**Problem to solve:** The answer is all of the data repeated exactly, with each picture omitted.

Collected data

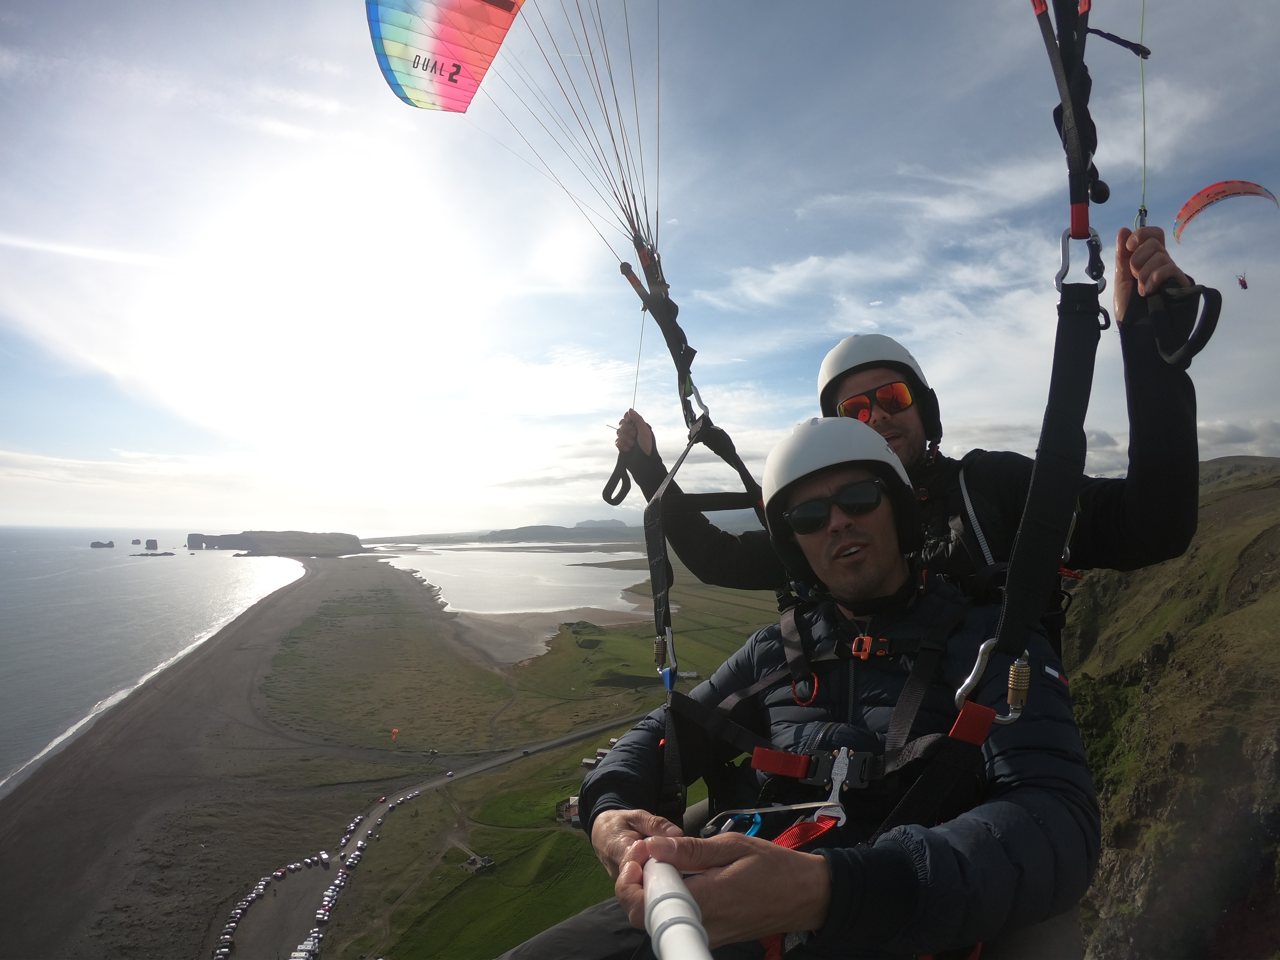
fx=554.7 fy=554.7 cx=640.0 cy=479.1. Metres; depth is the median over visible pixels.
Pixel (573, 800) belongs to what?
building
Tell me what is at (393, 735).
paraglider
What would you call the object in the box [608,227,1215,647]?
man
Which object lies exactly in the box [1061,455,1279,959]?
hillside
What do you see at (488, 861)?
hut
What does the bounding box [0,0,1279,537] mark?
sky
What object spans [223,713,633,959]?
road
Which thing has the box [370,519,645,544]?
distant hill
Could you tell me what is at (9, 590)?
sea
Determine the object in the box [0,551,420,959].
sand beach
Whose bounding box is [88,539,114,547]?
sea stack
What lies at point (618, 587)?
lagoon
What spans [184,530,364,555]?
headland
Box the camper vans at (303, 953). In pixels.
[290,939,317,959]
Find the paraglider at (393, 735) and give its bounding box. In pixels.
[390,727,399,740]
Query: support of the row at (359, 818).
on the road at (255, 950)
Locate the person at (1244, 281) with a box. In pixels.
[1236,272,1249,290]
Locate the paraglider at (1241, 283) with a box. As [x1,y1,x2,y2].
[1171,178,1276,290]
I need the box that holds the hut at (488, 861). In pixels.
[461,851,495,873]
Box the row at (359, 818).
[209,776,427,959]
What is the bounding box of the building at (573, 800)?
[555,794,581,825]
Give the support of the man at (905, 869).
in the harness
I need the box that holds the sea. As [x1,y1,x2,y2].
[0,531,310,794]
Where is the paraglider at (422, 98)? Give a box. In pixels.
[366,0,524,114]
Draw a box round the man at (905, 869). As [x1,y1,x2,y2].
[504,414,1103,959]
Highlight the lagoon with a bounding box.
[376,543,653,615]
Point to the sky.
(674, 216)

**Output of the exercise:**
fx=554.7 fy=554.7 cx=640.0 cy=479.1. Metres; depth is the median over visible pixels.
Pixel (573, 800) belongs to what?
building
Tell me what is at (393, 735).
paraglider
What would you call the object in the box [608,227,1215,647]?
man
Which object lies exactly in the box [1061,455,1279,959]?
hillside
What do you see at (488, 861)?
hut
What does the bounding box [0,0,1279,537] mark?
sky
What object spans [223,713,633,959]?
road
Which thing has the box [370,519,645,544]?
distant hill
Could you tell me what is at (9, 590)?
sea
Determine the object in the box [0,551,420,959].
sand beach
Whose bounding box is [88,539,114,547]?
sea stack
What lies at point (618, 587)?
lagoon
What spans [184,530,364,555]?
headland
Box the camper vans at (303, 953). In pixels.
[290,939,317,959]
Find the paraglider at (393, 735) and give its bounding box. In pixels.
[390,727,399,740]
Query: support of the row at (359, 818).
on the road at (255, 950)
Locate the person at (1244, 281) with a box. In pixels.
[1236,272,1249,290]
Locate the paraglider at (1241, 283) with a box. As [x1,y1,x2,y2].
[1171,178,1276,290]
I need the box that holds the hut at (488, 861). In pixels.
[461,851,495,873]
Box the row at (359, 818).
[209,776,427,959]
What is the bounding box of the building at (573, 800)?
[555,794,581,825]
Give the support of the man at (905, 869).
in the harness
I need the box that holds the sea. As [x1,y1,x2,y2].
[0,531,310,794]
Where is the paraglider at (422, 98)? Give a box. In pixels.
[366,0,524,114]
Draw a box round the man at (905, 869). As [x1,y1,x2,y2].
[504,414,1103,959]
Highlight the lagoon with a bounding box.
[376,543,653,615]
Point to the sky.
(674, 216)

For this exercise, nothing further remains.